When a user calls your number, Vonage requests an NCCO (Call Control Object) from your Answer URL. Create a file named index.js and add the following code:

const express = require('express');
const bodyParser = require('body-parser');

const app = express();
app.use(bodyParser.json());

// 1. Initial greeting and input request
app.get('/webhooks/answer', (req, res) => {
  const ncco = [
    {
      action: 'talk',
      text: 'Hello. Please enter a digit or say something.',
      bargeIn: true
    },
    {
      action: 'input',
      type: ['dtmf', 'speech'],
      dtmf: { maxDigits: 1 },
      speech: { language: 'en-us' },
      eventUrl: [`${req.protocol}://${req.get('host')}/webhooks/input`]
    }
  ];

  res.json(ncco);
});

Process Speech and DTMF Input

Add the input handler to your index.js to process the payload Vonage sends back once the user interacts with the menu.
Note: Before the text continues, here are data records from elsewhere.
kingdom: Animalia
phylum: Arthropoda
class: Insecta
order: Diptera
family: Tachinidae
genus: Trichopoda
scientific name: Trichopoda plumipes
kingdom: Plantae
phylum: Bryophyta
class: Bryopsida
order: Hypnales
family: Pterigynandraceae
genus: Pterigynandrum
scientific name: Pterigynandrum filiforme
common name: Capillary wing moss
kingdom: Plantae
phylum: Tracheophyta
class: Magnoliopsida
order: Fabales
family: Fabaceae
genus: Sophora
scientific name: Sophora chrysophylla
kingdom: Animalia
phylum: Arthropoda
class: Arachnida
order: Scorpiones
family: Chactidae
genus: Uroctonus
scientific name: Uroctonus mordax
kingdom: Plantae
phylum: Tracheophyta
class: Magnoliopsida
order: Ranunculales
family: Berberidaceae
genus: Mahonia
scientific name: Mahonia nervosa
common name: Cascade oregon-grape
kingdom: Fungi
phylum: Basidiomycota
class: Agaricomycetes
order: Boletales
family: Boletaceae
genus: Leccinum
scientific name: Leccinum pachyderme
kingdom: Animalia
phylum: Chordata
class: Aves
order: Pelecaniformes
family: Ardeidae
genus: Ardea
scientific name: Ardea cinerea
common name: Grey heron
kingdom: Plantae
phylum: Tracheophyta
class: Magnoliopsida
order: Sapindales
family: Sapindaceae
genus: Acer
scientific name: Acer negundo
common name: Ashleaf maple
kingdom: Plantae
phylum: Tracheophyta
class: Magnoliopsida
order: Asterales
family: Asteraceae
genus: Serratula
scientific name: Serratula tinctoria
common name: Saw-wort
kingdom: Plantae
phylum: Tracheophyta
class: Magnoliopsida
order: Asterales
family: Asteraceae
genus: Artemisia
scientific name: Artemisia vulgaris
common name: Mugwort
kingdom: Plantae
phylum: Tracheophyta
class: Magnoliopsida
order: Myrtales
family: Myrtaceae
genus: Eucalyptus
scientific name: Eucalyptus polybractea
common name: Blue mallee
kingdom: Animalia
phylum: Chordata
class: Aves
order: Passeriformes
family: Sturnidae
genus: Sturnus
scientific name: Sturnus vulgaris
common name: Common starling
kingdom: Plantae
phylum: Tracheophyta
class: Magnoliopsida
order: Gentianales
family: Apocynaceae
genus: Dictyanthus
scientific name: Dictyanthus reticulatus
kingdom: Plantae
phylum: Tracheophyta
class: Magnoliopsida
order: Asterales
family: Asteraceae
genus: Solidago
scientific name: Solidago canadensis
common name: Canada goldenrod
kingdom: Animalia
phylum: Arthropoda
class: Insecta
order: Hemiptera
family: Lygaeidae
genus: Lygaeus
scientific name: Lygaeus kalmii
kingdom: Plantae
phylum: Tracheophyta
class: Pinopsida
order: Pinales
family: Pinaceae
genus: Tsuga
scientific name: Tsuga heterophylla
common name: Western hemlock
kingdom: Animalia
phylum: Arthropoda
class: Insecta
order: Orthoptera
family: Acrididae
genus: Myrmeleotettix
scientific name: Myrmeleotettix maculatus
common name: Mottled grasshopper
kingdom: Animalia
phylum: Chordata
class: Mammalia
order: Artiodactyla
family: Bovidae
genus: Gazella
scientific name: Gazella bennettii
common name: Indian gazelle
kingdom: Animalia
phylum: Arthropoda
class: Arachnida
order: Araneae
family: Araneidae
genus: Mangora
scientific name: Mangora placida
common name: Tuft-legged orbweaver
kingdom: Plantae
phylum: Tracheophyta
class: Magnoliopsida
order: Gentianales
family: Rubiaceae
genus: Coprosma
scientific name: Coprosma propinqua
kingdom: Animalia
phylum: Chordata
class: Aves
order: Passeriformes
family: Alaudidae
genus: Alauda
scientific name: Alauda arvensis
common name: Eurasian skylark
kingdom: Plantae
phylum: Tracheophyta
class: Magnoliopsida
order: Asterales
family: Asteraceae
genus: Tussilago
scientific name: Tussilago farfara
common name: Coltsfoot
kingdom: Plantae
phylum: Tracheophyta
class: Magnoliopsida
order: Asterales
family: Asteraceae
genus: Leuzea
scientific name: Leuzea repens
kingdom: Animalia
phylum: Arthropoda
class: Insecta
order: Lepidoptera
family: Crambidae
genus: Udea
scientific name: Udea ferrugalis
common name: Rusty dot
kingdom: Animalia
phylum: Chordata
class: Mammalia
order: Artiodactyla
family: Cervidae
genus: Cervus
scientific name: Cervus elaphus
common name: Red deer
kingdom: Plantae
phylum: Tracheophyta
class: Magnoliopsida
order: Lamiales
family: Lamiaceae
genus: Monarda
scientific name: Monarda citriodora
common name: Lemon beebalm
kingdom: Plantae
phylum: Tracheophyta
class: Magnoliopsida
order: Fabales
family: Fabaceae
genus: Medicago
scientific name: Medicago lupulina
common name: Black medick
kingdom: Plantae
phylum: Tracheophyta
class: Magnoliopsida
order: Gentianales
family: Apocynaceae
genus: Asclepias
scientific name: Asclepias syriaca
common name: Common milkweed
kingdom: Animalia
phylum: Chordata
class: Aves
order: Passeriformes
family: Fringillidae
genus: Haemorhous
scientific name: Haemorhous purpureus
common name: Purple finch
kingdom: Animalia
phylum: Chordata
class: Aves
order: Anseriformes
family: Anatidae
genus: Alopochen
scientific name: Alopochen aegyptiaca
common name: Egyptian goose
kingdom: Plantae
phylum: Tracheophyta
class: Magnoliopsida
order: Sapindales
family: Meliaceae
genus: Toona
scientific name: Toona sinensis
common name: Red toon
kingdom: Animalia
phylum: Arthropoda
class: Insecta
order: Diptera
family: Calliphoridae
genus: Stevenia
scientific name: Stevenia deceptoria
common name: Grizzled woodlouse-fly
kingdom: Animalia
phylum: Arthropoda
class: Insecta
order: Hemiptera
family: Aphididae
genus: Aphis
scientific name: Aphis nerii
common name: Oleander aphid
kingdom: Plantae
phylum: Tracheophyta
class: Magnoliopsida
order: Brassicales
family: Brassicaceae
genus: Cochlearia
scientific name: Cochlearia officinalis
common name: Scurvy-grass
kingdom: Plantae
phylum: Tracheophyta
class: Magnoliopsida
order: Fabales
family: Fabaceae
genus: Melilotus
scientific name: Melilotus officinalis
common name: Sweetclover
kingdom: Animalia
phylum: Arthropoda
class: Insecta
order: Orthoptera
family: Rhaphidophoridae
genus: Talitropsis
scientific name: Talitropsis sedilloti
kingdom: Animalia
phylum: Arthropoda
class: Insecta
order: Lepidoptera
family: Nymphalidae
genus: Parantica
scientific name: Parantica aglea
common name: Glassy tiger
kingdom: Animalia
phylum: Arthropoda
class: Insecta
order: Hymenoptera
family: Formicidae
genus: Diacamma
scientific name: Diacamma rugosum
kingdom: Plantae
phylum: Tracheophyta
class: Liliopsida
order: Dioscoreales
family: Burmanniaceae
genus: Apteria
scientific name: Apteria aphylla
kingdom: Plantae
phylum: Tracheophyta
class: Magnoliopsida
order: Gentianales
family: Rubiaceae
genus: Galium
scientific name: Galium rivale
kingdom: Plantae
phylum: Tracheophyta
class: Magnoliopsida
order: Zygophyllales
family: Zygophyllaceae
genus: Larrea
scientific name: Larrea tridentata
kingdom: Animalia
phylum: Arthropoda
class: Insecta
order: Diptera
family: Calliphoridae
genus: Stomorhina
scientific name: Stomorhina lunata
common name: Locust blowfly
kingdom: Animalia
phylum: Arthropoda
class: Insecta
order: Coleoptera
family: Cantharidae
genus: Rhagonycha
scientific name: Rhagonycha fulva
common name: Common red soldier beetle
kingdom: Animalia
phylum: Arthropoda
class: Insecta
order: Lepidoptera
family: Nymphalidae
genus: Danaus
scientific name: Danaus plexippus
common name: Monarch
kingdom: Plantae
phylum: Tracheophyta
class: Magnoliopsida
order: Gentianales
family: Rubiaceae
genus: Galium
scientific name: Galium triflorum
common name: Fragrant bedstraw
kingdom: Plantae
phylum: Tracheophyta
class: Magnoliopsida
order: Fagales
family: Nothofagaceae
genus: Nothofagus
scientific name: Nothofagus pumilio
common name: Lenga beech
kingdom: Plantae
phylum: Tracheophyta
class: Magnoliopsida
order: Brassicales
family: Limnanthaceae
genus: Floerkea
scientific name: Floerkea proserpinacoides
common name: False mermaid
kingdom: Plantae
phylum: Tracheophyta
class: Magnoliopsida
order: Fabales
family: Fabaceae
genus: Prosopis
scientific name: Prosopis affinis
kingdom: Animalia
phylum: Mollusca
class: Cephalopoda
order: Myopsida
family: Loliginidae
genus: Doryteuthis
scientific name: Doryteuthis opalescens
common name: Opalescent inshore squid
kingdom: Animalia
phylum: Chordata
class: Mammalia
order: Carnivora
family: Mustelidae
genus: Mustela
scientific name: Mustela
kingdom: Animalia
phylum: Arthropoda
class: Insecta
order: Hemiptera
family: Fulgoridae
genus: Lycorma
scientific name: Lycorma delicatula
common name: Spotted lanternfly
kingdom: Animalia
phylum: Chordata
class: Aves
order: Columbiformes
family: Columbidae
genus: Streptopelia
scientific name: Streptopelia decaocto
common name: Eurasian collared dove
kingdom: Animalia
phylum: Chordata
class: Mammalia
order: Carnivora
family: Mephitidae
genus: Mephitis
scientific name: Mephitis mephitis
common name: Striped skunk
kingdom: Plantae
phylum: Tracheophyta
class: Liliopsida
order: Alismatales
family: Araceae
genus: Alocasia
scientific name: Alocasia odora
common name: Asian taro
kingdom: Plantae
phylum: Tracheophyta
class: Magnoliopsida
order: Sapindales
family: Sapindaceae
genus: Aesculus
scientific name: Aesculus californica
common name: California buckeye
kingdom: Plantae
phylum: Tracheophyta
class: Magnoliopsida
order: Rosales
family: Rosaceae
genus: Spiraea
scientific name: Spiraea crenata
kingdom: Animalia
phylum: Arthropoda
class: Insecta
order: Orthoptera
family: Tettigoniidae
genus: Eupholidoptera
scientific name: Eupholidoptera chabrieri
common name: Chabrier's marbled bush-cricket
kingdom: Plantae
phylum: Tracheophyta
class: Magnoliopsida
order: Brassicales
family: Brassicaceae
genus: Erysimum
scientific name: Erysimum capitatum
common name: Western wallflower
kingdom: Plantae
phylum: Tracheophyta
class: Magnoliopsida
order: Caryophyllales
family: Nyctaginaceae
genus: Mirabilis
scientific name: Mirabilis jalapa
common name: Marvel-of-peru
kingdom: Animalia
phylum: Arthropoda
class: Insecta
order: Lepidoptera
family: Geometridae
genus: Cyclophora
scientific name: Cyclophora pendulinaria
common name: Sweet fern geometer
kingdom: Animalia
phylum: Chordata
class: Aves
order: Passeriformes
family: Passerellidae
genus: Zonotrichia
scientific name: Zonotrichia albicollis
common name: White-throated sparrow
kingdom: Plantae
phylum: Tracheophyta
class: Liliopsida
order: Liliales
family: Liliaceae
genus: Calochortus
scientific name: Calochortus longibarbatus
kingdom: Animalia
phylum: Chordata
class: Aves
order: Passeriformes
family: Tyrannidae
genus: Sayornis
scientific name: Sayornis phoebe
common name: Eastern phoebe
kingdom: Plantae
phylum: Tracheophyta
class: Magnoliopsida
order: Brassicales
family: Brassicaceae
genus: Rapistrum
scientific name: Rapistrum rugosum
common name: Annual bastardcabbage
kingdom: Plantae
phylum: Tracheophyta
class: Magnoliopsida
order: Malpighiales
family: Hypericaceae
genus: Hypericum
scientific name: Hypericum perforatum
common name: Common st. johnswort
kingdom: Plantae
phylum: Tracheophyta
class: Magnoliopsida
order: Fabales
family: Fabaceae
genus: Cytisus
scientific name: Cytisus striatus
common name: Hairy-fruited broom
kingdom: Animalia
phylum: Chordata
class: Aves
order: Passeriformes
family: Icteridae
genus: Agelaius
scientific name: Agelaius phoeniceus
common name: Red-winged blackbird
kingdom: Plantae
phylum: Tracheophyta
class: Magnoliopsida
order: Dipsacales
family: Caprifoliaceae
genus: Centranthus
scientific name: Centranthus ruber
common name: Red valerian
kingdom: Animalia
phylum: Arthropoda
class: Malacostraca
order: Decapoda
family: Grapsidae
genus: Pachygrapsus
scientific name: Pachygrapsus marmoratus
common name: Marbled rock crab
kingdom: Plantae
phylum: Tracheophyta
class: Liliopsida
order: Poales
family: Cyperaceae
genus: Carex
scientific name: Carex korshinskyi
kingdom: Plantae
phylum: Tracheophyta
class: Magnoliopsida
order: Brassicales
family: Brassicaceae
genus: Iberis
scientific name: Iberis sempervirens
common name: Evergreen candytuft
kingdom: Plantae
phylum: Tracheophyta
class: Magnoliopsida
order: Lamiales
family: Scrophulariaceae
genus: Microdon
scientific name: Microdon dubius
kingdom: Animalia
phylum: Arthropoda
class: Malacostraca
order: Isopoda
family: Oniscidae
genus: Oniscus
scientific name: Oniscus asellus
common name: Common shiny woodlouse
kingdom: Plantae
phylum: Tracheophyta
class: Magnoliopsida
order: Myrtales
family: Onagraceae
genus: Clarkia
// 2. Handle the user's response
app.post('/webhooks/input', (req, res) => {
  let responseText = "I'm sorry, I didn't catch that.";

  if (req.body.dtmf && req.body.dtmf.digits) {
    responseText = `You pressed ${req.body.dtmf.digits}.`;
  }
  else if (req.body.speech && req.body.speech.results) {
    const transcript = req.body.speech.results[0].text;
    responseText = `You said: ${transcript}.`;
  }

  res.json([{ action: 'talk', text: responseText }]);
});

// 3. Log call events
app.post('/webhooks/events', (req, res) => {
  res.sendStatus(200);
});

app.listen(3000, () => console.log(`IVR server running on port 3000`));

Test the IVR

  1. Start your server: node index.js.
  2. Call your Vonage number:
  • Keypad: Press 1. The IVR should say, You pressed 1.
  • Speech: Say Hello. The IVR should say, You said: Hello.

Next Steps

  1. Call Transfer: Add a connect action to connect the caller to the relevant department based on user input via phone number, SIP endpoint, or your web application using the Client SDK.
  2. Call Recording: Record and transcribe the call with record action.
  3. Voice AI: Pass user input to your AI agent to provide the caller with valuable information.
  4. Customization: Change text-to-speech voice or use the stream action in your NCCO to play pre-recorded MP3 files instead of text-to-speech.